Fast Forward – Back to Boston

To fast forward a bit – from the late 1940´s and 1950´s (my survival/assimilation period) – to 1972. Things were going pretty well. Maybe even better. I graduated in 1969 from Brown University, a school I got into mostly for having fast feet. I got married the previous year to my college girlfriend (good, kind, supportive), and started law school. In July, 1972, a year into my marriage and with the first year of law school in the books, we were house sitting in Westport, Connecticut. Sally, the woman who owned the house, asked me one Sunday if I had seen the article about adoption in the New York Times on Friday the 21st. I hadn´t, and she got it for me. It described the beginnings (nationally) of the adoption movement to allow adult adoptees access to their adoption records. An adopted woman, Florence Fisher, had started the Adoptees´Liberty Movement Association – The ALMA Society (even with a year of college Spanish, I didn´t immediately get the connection to the latin word for soul). In addition to describing ALMA, the article reviewed the laws in the various states concerning the right of adoptees to view their original adoption records. Save perhaps for an original birth certificate, I never even entertained the thought that there were any records (my adoptive mother´s ¨we burned your clothes¨ story made a scorching impression). In reading the Times article I learned, for the first time, that Massachusetts was – at that time – one of  just 4 states that allowed adult adoptees to view their adoption records (later the records were again sealed, in swift reaction to the Baby Lenore case – where a New York birthmother gave up her daughter for adoption only to immediately change her mind – she sued for the return of the baby in NY and won, only for the prospective adoptive parents to move to Florida – where they sued and won. The baby was raised by the adoptive parents in Florida, which refused to honor the NY ruling).

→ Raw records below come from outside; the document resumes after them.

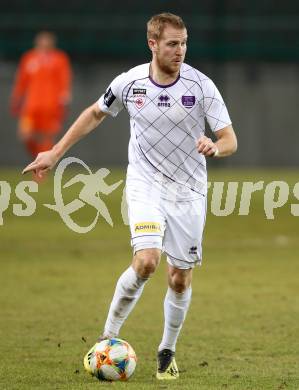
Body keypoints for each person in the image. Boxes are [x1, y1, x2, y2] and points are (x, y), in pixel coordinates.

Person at [23, 13, 237, 380]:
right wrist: (55, 153)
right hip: (145, 185)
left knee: (179, 278)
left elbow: (230, 139)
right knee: (147, 262)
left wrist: (215, 147)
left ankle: (166, 350)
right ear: (152, 43)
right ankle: (107, 339)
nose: (180, 50)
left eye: (184, 42)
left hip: (188, 191)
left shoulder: (202, 86)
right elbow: (94, 113)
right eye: (172, 43)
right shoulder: (130, 83)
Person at [11, 31, 72, 159]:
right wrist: (16, 99)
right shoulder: (28, 58)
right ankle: (37, 157)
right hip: (31, 106)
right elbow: (21, 81)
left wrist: (64, 97)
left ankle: (41, 172)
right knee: (25, 135)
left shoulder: (59, 58)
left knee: (47, 136)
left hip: (50, 105)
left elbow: (64, 79)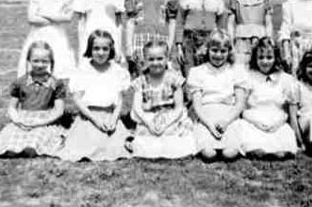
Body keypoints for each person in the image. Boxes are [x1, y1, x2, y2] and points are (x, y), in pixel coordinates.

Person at [0, 41, 66, 157]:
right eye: (36, 61)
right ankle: (13, 149)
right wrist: (18, 120)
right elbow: (12, 107)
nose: (40, 65)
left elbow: (59, 111)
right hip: (24, 118)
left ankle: (31, 148)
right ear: (29, 60)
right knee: (12, 136)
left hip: (44, 120)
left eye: (44, 61)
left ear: (50, 62)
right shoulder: (20, 82)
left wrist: (40, 122)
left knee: (36, 138)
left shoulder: (56, 83)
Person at [57, 30, 131, 161]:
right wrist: (95, 120)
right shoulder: (83, 70)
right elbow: (77, 99)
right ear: (90, 49)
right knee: (88, 143)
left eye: (105, 49)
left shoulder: (117, 71)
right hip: (89, 117)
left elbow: (119, 100)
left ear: (111, 50)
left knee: (114, 144)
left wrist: (114, 119)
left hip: (109, 116)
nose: (101, 53)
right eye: (96, 48)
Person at [128, 41, 196, 159]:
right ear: (145, 60)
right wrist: (149, 123)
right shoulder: (141, 81)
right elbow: (137, 108)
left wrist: (167, 123)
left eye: (160, 59)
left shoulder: (174, 79)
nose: (156, 63)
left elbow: (179, 107)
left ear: (167, 59)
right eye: (151, 59)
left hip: (170, 116)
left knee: (173, 135)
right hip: (150, 117)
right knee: (148, 136)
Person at [187, 29, 246, 161]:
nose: (218, 55)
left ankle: (230, 143)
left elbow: (239, 103)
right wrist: (208, 124)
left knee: (229, 153)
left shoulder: (236, 71)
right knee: (209, 153)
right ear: (207, 50)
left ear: (229, 52)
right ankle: (206, 142)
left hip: (228, 116)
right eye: (214, 50)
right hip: (205, 116)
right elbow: (197, 105)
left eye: (223, 51)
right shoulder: (197, 72)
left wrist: (226, 121)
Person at [235, 37, 298, 159]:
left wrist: (279, 122)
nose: (265, 61)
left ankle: (280, 150)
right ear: (255, 59)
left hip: (276, 118)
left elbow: (287, 110)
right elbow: (242, 108)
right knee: (247, 130)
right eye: (261, 58)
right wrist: (255, 122)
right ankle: (256, 149)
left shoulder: (285, 79)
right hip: (254, 118)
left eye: (269, 58)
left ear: (276, 58)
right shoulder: (248, 77)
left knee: (284, 133)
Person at [17, 0, 75, 79]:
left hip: (57, 36)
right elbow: (32, 19)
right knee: (38, 63)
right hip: (39, 35)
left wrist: (44, 14)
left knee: (57, 68)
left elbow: (68, 17)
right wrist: (56, 19)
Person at [124, 0, 179, 77]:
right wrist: (129, 47)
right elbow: (130, 22)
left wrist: (169, 44)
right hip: (139, 39)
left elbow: (172, 22)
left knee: (160, 73)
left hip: (161, 38)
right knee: (140, 73)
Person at [175, 0, 226, 77]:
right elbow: (179, 23)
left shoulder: (217, 2)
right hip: (189, 41)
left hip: (209, 41)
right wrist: (179, 46)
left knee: (207, 73)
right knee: (190, 73)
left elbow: (222, 28)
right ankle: (189, 94)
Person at [227, 0, 273, 66]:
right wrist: (231, 41)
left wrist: (269, 38)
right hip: (241, 39)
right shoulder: (236, 0)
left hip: (260, 38)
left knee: (258, 65)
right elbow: (230, 23)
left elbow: (268, 22)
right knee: (241, 64)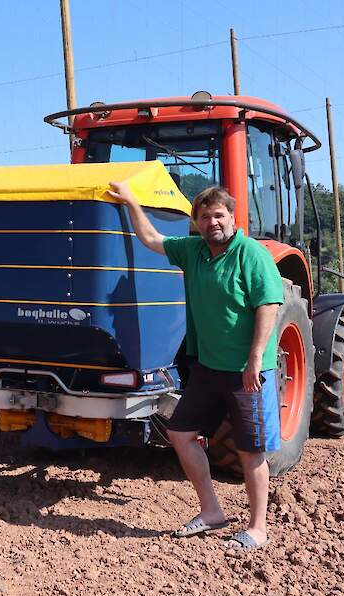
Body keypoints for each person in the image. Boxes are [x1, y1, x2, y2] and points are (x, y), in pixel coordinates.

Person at [106, 183, 283, 550]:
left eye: (219, 215)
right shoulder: (194, 252)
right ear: (196, 224)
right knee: (180, 433)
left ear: (232, 217)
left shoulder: (251, 254)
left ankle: (258, 528)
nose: (212, 222)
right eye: (205, 217)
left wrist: (254, 359)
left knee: (250, 452)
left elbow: (268, 305)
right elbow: (153, 238)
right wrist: (131, 202)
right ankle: (212, 511)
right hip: (208, 368)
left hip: (247, 372)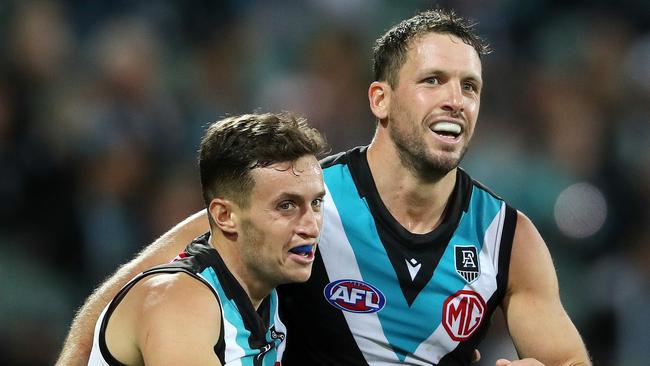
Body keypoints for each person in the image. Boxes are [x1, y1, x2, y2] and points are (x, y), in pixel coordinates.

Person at [59, 9, 591, 366]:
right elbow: (138, 288)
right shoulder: (294, 199)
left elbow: (567, 360)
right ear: (380, 99)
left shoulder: (506, 239)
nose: (456, 99)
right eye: (433, 81)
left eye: (469, 86)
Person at [85, 112, 327, 365]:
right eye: (286, 205)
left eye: (317, 202)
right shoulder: (177, 301)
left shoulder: (265, 295)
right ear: (224, 216)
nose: (311, 226)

Sitting on the back deck of Sally´s house I read the article several times. It kept saying the same thing. I was stunned. First, as a law student, I felt a little dumb for not knowing something so obviously important to me. It was later I learned one of the great lessons of the law – that it is impossible to know everything, but that a good lawyer learns where to find things out.

I read someplace that the day that changes your life rarely comes with a warning. There was no warning  here. Life was pretty good. New wife, new car (hers), nice house for the summer (no rent). My biggest problem seemed to be the guy who kept beating me in tennis 2 or 3 times a week. I didn´t like losing. I still don´t. The fact he was a nice guy made it worse.

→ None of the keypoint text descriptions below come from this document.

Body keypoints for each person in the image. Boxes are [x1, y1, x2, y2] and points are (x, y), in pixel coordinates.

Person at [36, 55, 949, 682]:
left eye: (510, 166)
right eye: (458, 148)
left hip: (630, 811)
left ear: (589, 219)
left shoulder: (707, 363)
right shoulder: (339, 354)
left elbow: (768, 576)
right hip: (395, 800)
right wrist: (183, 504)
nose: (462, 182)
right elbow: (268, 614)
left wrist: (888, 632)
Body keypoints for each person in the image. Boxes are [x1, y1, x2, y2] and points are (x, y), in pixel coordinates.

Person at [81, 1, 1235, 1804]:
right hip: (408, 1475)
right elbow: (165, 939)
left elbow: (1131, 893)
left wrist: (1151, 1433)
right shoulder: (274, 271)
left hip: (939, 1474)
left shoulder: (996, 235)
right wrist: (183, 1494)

I knew immediately I was going to Boston. The next day. I also knew I was going alone. My wife had a summer job. I did too. Neither mattered. I needed to do this by myself. I had to. I didn´t realize then, but the strength of my relationship with her helped give me the strength to go. I had no idea, no conception, of what I would find. Maybe that´s not really true. Two years of my life! Finally allowing myself to think about it – for really the first time – I imagined thick files chronicling my beginnings. I accepted that I was probably illegitimate and had convinced myself it wasn´t important. Even now, I´m not sure it was, at least for me.

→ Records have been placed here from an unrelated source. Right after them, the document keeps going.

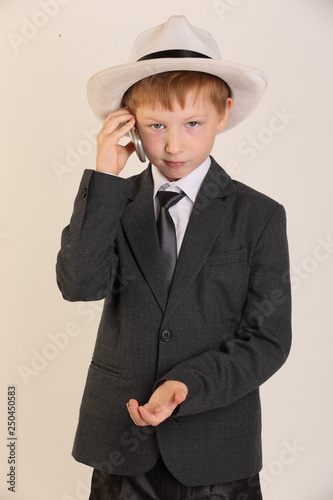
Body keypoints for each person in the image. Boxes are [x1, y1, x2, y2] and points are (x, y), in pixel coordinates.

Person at [56, 15, 291, 500]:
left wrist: (187, 385)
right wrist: (105, 178)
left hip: (217, 451)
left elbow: (269, 338)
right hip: (122, 447)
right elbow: (79, 284)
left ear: (223, 114)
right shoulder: (113, 203)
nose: (174, 143)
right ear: (128, 122)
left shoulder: (259, 216)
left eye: (192, 123)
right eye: (156, 125)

I went that afternoon to the law library in Bridgeport, looking up the Massachusetts statute that had otherwise escaped me. It confirmed what the Times reported. You simply had to be an adult adoptee. I qualified! I ¨borrowed¨ the book, even though I knew better (yes, I later returned it). I was not going to take any chance that I would be denied. Nothing was going to stand in the way of me going, finally, back to Boston.